I tried again. “She had you in her mind. She always kept you in her mind.”
“Not me,” Marin Bogart said. “Some pretty baby. Not me.”
“Could I have a glass of water,” I said after a while.
“We don’t have liquor.”
“I didn’t ask for liquor. Did I.” I could hear the fury in my voice and could not stop. “I didn’t ask for ‘liquor’ and I didn’t ask for ‘diet pills’ and I didn’t ask for Saran-Wrap and I didn’t ask for white bread and I didn’t ask for any of the other things I’m sure you make it a point not to have. I asked for a glass of water.”
Marin Bogart watch
ed me without expression for a moment and then stood up and turned to the sink full of dirty dishes.
“Did you like the Tivoli Gardens,” I said suddenly.
“This water runs lukewarm. I better get you some ice, this is lukewarm water and I can at least get you some ice, can’t I.”
As she spoke she opened the refrigerator and took out an ice tray. Her movements were jerky and the tray was not frozen and the water splashed on the floor.
“I said did you like the Tivoli Gardens.”
“Goddamn people around here, somebody took it out last night and never put it back, I mean I had to put it back this morning, I don’t think—”
She was speaking very rapidly and for the first time something other than her eyes reminded me of Charlotte.
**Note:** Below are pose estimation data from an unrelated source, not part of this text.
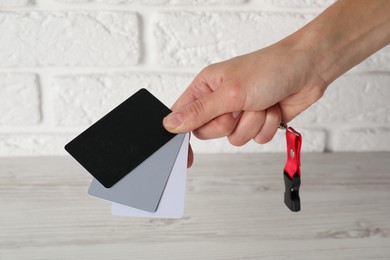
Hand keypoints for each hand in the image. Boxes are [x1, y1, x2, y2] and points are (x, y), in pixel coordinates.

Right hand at [164, 39, 327, 166]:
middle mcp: (220, 101)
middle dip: (228, 124)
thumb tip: (170, 123)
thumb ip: (199, 111)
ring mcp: (240, 113)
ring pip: (234, 139)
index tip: (183, 157)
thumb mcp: (229, 92)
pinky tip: (273, 109)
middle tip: (239, 107)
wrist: (308, 70)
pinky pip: (254, 139)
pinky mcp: (257, 122)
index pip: (183, 116)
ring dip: (252, 124)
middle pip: (209, 132)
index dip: (180, 136)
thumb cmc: (270, 68)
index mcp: (206, 87)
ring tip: (261, 104)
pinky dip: (266, 127)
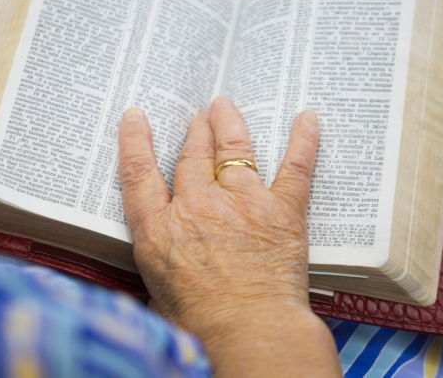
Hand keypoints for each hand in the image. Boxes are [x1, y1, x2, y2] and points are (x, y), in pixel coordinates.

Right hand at [118, 97, 339, 376]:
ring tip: (226, 107)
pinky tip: (307, 119)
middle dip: (195, 131)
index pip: (139, 174)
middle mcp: (197, 207)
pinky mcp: (282, 211)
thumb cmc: (200, 329)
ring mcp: (241, 203)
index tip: (135, 116)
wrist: (248, 334)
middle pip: (192, 156)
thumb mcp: (157, 297)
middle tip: (198, 115)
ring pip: (234, 150)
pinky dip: (303, 140)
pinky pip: (295, 166)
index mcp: (159, 230)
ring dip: (229, 125)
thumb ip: (159, 273)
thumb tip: (164, 277)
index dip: (134, 141)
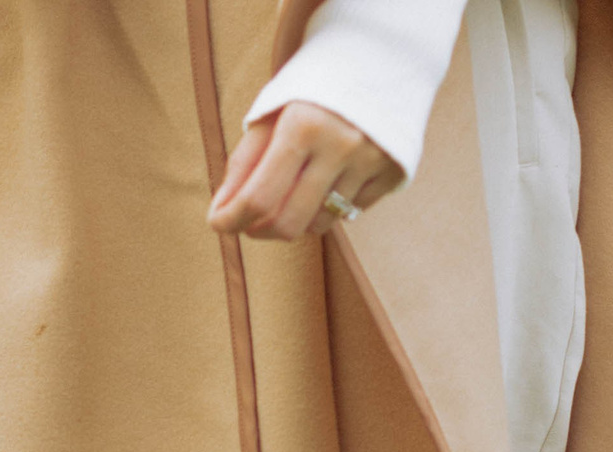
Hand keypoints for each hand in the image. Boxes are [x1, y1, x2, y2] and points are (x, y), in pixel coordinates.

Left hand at [208, 102, 402, 241]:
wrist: (377, 60)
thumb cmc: (312, 91)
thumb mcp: (271, 114)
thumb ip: (243, 164)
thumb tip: (221, 213)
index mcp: (304, 125)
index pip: (258, 198)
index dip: (231, 220)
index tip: (218, 224)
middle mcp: (341, 144)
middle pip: (288, 223)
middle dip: (259, 230)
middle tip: (249, 222)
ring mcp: (371, 160)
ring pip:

“—Anyone but me ever raises a finger around here, I honestly—”
“Tivoli,” I said.
Marin Bogart turned suddenly, and she put the tray on the table, and her face was tight, and then she broke exactly as her mother must have broken the morning the FBI first came to the house on California Street.
SIX
1
IN THE END THERE WAS NOT MUCH TO TELL MARIN BOGART that she could understand and there was even less to tell Leonard Douglas that he could not have guessed.
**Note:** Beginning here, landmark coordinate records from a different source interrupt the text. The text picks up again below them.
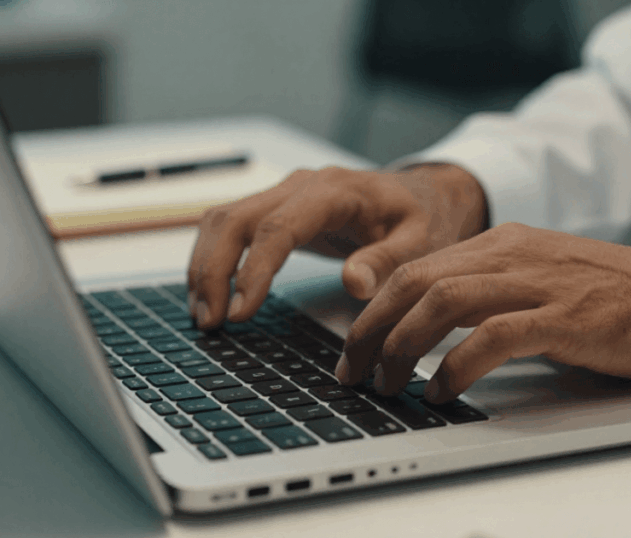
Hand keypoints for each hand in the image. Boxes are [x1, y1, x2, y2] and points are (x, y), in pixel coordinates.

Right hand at [187, 164, 486, 327]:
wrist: (426, 194)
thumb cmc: (424, 218)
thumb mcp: (421, 242)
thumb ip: (387, 261)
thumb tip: (353, 283)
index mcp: (334, 191)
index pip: (278, 228)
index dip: (254, 271)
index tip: (240, 313)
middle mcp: (301, 185)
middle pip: (235, 220)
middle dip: (214, 272)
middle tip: (211, 323)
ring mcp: (285, 193)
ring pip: (223, 221)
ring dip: (205, 267)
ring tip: (205, 316)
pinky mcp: (279, 208)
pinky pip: (232, 227)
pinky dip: (214, 259)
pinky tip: (213, 295)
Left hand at [337, 223, 630, 403]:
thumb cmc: (625, 300)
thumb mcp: (547, 285)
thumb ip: (497, 299)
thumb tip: (443, 338)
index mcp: (505, 244)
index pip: (416, 269)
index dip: (374, 309)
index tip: (354, 346)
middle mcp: (514, 254)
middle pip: (415, 283)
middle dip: (371, 330)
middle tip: (352, 372)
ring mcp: (540, 282)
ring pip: (442, 303)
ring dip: (401, 348)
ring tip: (386, 385)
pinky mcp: (567, 317)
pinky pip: (492, 337)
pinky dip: (455, 366)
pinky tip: (441, 391)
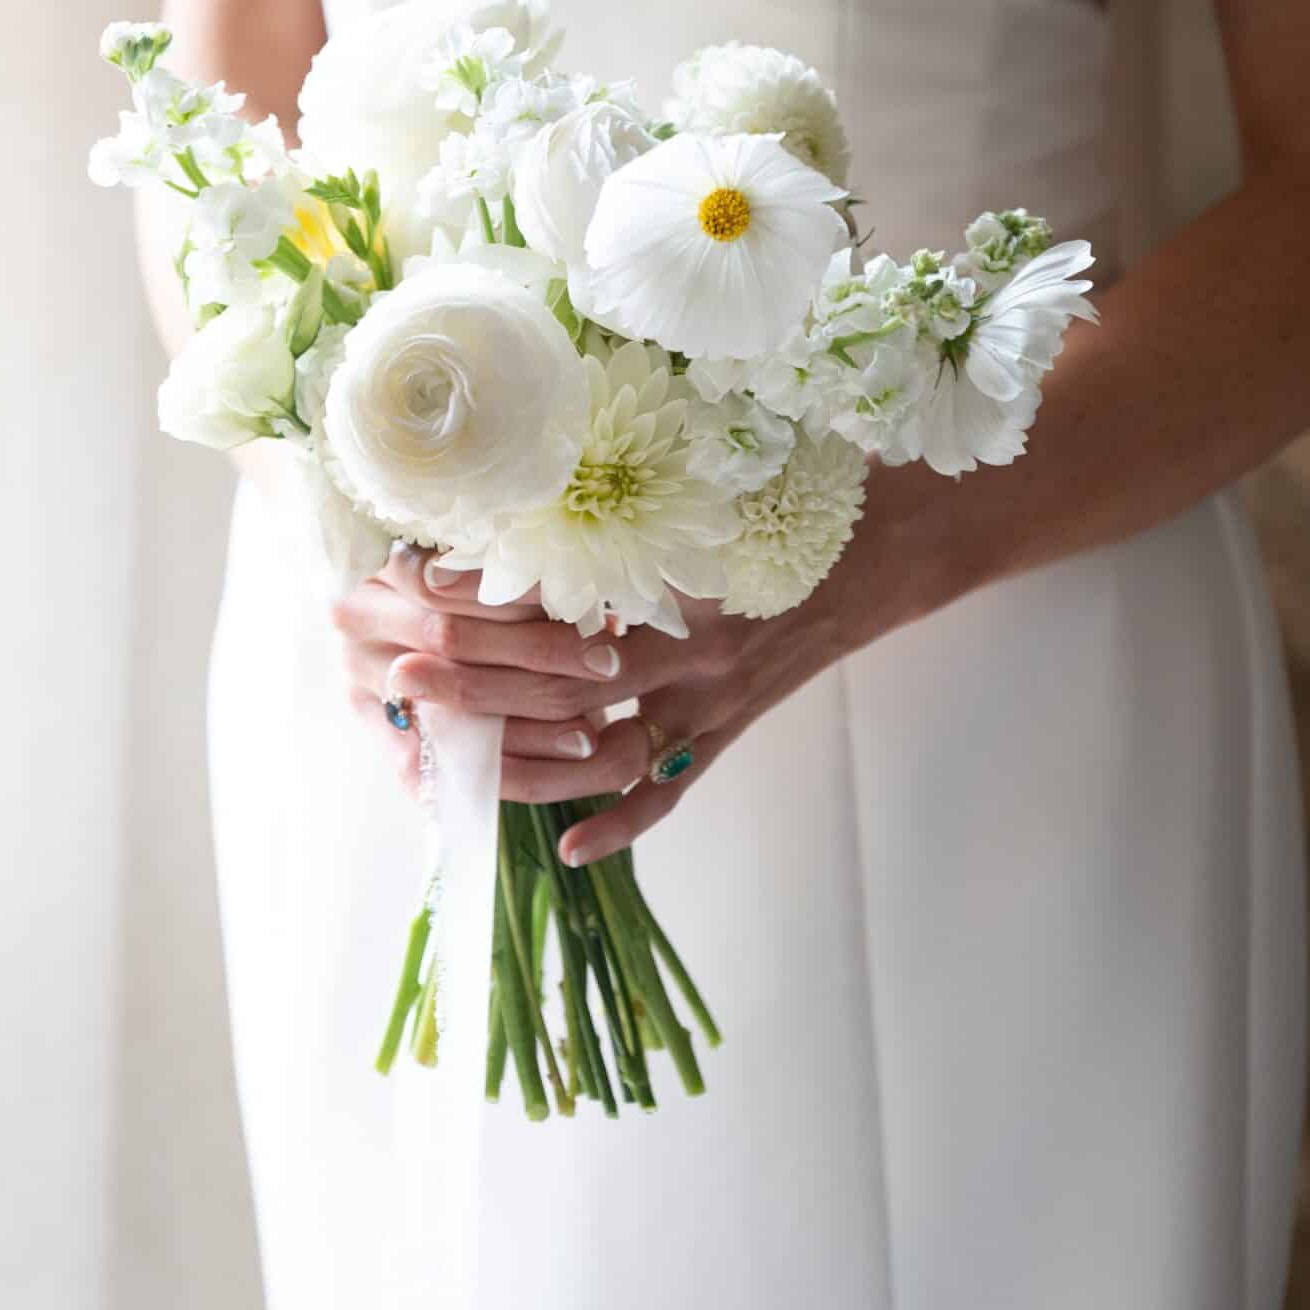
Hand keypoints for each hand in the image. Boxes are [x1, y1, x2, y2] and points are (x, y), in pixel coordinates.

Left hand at [332, 467, 958, 865]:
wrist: (905, 541)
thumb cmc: (812, 492)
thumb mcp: (727, 476)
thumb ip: (645, 487)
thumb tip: (543, 461)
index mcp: (689, 583)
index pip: (570, 603)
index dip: (490, 596)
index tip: (417, 582)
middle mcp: (698, 655)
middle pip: (566, 685)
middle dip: (477, 683)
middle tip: (403, 675)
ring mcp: (717, 704)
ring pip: (607, 756)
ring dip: (525, 762)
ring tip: (451, 756)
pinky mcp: (734, 731)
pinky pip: (672, 793)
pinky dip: (622, 825)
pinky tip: (566, 849)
It did not go smoothly at all.
Since I was in New Orleans I know only a few facts.
Since I do not entirely trust Gerardo’s version of it I am certain of even fewer facts.
On the first day of what has come to be remembered as the October Violence the guerrilleros finally closed the airport altogether.
The final closing of the airport is what we usually call Day One.
I had flown out the night before, the evening of the day we usually call Day Minus One. I lost the gardenia in the crush at the airport.
The seat next to mine on the plane out was empty.
Charlotte was eating spiny lobster at the Jockey Club.
Day Minus One. Day One.
Day Two.
On Day Two the guerrilleros took over the radio stations.